"La Madame del Amazonas" es como se conoce a la banda de "la Tigresa", "el Tigrillo" y "el Caimán", los sobrenombres de los líderes de una organización que se dedicaba a la explotación sexual de niñas y adolescentes entre Colombia, Brasil y Perú.

Este jueves, el gobierno colombiano anunció la detención de los tres después de seis meses de investigación y "más de 1.400 horas" de escuchas interceptadas.

El golpe a esta banda criminal contó con el apoyo del Servicio de Seguridad Diplomático estadounidense (DSS, por sus siglas en inglés).

El sobrenombre de "la Madame" surgió en 2018, después de la detención de Liliana del Carmen Campos Puello, quien llevaba ese alias y está acusada de ser una de las mayores proxenetas de menores en Cartagena.

"La investigación nació gracias a la denuncia de una de las madres de las víctimas, quien nos contó lo que había sucedido", señaló el director de la oficina de Migración de Colombia, Christian Krüger.

En un comunicado enviado a BBC Mundo, el organismo añade que su despacho contó con el apoyo de autoridades peruanas para identificar cómo funcionaba la organización.

"Iniciamos toda una investigación que hoy nos permite librar del flagelo de la trata a las comunidades indígenas", indica el mensaje.

A los detenidos se les acusa de tráfico de migrantes, trata de personas, inducción a la prostitución y demanda de explotación sexual con menores.

¿Cómo funcionaba?

De acuerdo con los informes oficiales, "la Tigresa", "el Tigrillo" y "el Caimán" operaban desde Puerto Nariño, una ciudad en el departamento del Amazonas en sur de Colombia y cerca de la frontera con Brasil y Perú.

"Los sindicados responden a los nombres de William Ramón Veloza Souza, alias "El Caiman" o "Tis-Tis"; Leonarda Camara Pizango, alias "la Tigresa"; y Zenon Peña Camara, alias "El Tigrillo", señala el reporte de Migración

El apodado como "el Caimán" era el "reclutador" del grupo, mediante regalos y engaños con los que atraía a niñas y adolescentes.

"En ese momento entraba en acción "la Tigresa" quien, ganándose la confianza de las menores, se encargaba de enviarlas desde el municipio de Puerto Nariño hacia las ciudades de Iquitos y Pucallpa, en Perú, donde eran explotadas laboral y sexualmente", relata el boletín de Migración.

La banda de "la Madame" llegó a gestionar documentos de identidad peruanos para sus víctimas y así evitar conflictos legales.

Explotación sexual en Colombia

En julio de 2018, casi una veintena de personas fueron arrestadas en un operativo considerado como la "mayor acción contra la explotación sexual de menores" en la turística ciudad de Cúcuta.

Las autoridades colombianas estiman que al menos 250 niñas y adolescentes eran abusadas sexualmente. En total se realizaron 13 allanamientos, siete registros policiales y el seguimiento a cinco hoteles.

Las menores eran "ofrecidas" en las calles, por catálogo en hoteles e incluso como parte de fiestas sexuales en lujosas embarcaciones, según los reportes policiales.

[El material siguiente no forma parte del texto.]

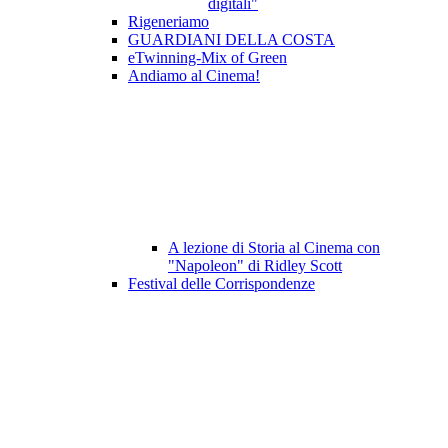
digitali"
Rigeneriamo
GUARDIANI DELLA COSTA
eTwinning-Mix of Green
Andiamo al Cinema!
A lezione di Storia al Cinema con
"Napoleon" di Ridley Scott
Festival delle Corrispondenze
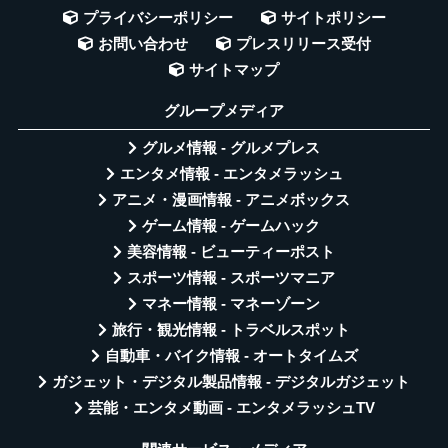
プライバシーポリシー
サイトポリシー
お問い合わせ
プレスリリース受付
サイトマップ
グループメディア
グルメ情報 - グルメプレス
エンタメ情報 - エンタメラッシュ
アニメ・漫画情報 - アニメボックス
ゲーム情報 - ゲームハック
美容情報 - ビューティーポスト
スポーツ情報 - スポーツマニア
マネー情報 - マネーゾーン
旅行・観光情報 - トラベルスポット
自動車・バイク情報 - オートタイムズ
ガジェット・デジタル製品情報 - デジタルガジェット
芸能・エンタメ動画 - エンタメラッシュTV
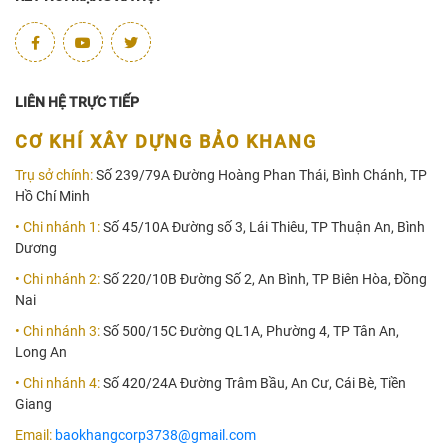
LIÊN HỆ TRỰC TIẾP
CƠ KHÍ XÂY DỰNG BẢO KHANG
Trụ sở chính:
Số 239/79A Đường Hoàng Phan Thái, Bình Chánh, TP
Hồ Chí Minh
• Chi nhánh 1:
Số 45/10A Đường số 3, Lái Thiêu, TP Thuận An, Bình
Dương
• Chi nhánh 2:
Số 220/10B Đường Số 2, An Bình, TP Biên Hòa, Đồng
Nai
• Chi nhánh 3:
Số 500/15C Đường QL1A, Phường 4, TP Tân An,
Long An
• Chi nhánh 4:
Số 420/24A Đường Trâm Bầu, An Cư, Cái Bè, Tiền
Giang
Email:
baokhangcorp3738@gmail.com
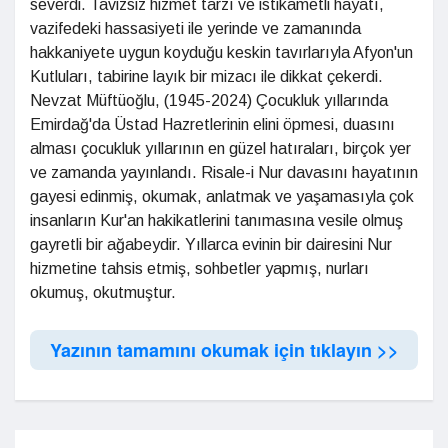
severdi. Tavizsiz hizmet tarzı ve istikametli hayatı,
vazifedeki hassasiyeti ile yerinde ve zamanında
hakkaniyete uygun koyduğu keskin tavırlarıyla Afyon'un
Kutluları, tabirine layık bir mizacı ile dikkat çekerdi.
Nevzat Müftüoğlu, (1945-2024) Çocukluk yıllarında
Emirdağ'da Üstad Hazretlerinin elini öpmesi, duasını
alması çocukluk yıllarının en güzel hatıraları, birçok yer
ve zamanda yayınlandı. Risale-i Nur davasını hayatının
gayesi edinmiş, okumak, anlatmak ve yaşamasıyla çok
insanların Kur'an hakikatlerini tanımasına vesile olmuş
gayretli bir ağabeydir. Yıllarca evinin bir dairesini Nur
hizmetine tahsis etmiş, sohbetler yapmış, nurları
okumuş, okutmuştur.
Yazının tamamını okumak için tıklayın >>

El comunicado emitido entonces por la Fiscalía añadía que "muchas de las víctimas identificadas en las investigaciones son migrantes venezolanas en estado de vulnerabilidad".

En Colombia el trabajo sexual no es una actividad ilegal, sin embargo la explotación y la trata de personas mantiene a las autoridades preocupadas.

La Dirección de Investigación Judicial e Interpol de este país (Dijin) difunde mensajes periódicamente alertando a la población por posibles engaños que pueden derivar en secuestros, desapariciones forzadas o violaciones.

El director de Migración Colombia, Christian Krüger, indicó que los recién detenidos pueden obtener condenas "de hasta 37 años".

"Hoy le podemos dar tranquilidad a la ciudadanía de que estas personas están tras las rejas", concluyó.